What are your preferred tools for automating the deployment of machine learning model and ensuring margin control? Yeah. So I have, like, several tools. So, obviously, for automating the deployment of a machine learning model, I can, um, go and use the, um, basically so for version control, obviously, I will be using, um, GitHub or maybe, um, whatever, I mean, code versioning system the company is using. So right in my current organization, we are using Bitbucket. So that I will obviously use for version control of the code. And for automating deployment of the machine learning model, um, we can automate it via maybe Jenkins pipeline or, uh, maybe, you know, through GCP, whatever tool we are using, like, uh, you can we can use Google Cloud Platform or or maybe, uh, so let let me just remember.
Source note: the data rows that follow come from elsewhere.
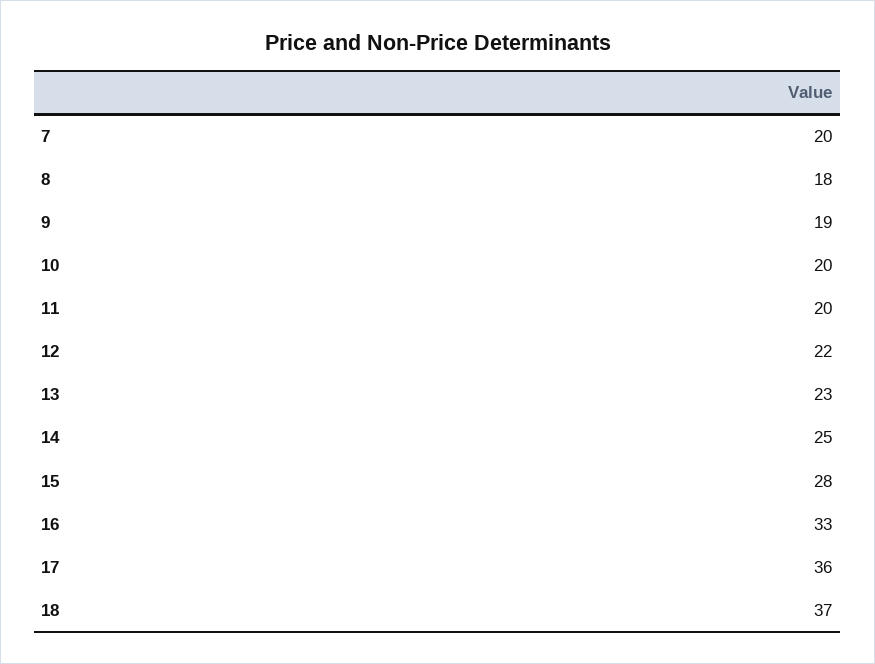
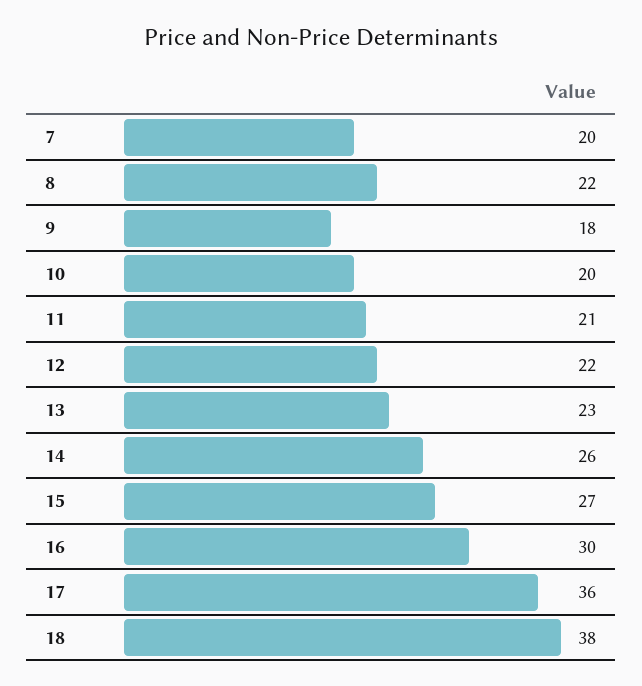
8: 18 -> 22
9: 19 -> 18
11: 20 -> 21
14: 25 -> 26
15: 28 -> 27
16: 33 -> 30
18: 37 -> 38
I I had used one more tool. Well, I have used. So I have used Yeah. So one of the tool is MLflow. MLflow, we can use for automating the deployment of a machine learning model. MLflow is, uh, one of the tool which, uh, right now we are using in in our current company. So that is one of the tool we can use for sure. And let me just remember one more, uh, I had in my mind. Just, uh, I'm thinking it. So we have workflow and Yeah. So or we can go for Terraform. Uh, so using Terraform also, like, once we have the Dockerfile and everything ready, then we can use a Terraform also to automate this entire process. So those are the tools, um, I will be definitely using.
Yeah. How would I approach data versioning when working with large dataset in machine learning experiments? So, obviously, like, um, code versioning, model versioning, uh, we should go for data set versioning as well. So the data versioning, uh, I would go I will I will be using a tool, uh, DAG sub and, uh, MLflow for, um, data versioning. That that is my go to tool. And, uh, using that, I will ensure my whatever model I'm building. So whatever experiment I've done, so I will be ensuring that this dataset belongs to this belongs to this experiment. And if the dataset got changed and if, um, my model got changed, then using that deck sub and MLflow experiment tracking, I will use, uh, that particular, um, let's say, dataset version 2 and then ML model version 2. In that way, uh, I will be basically ensuring, okay, I have the, uh, proper data version as well as the proper um, model version.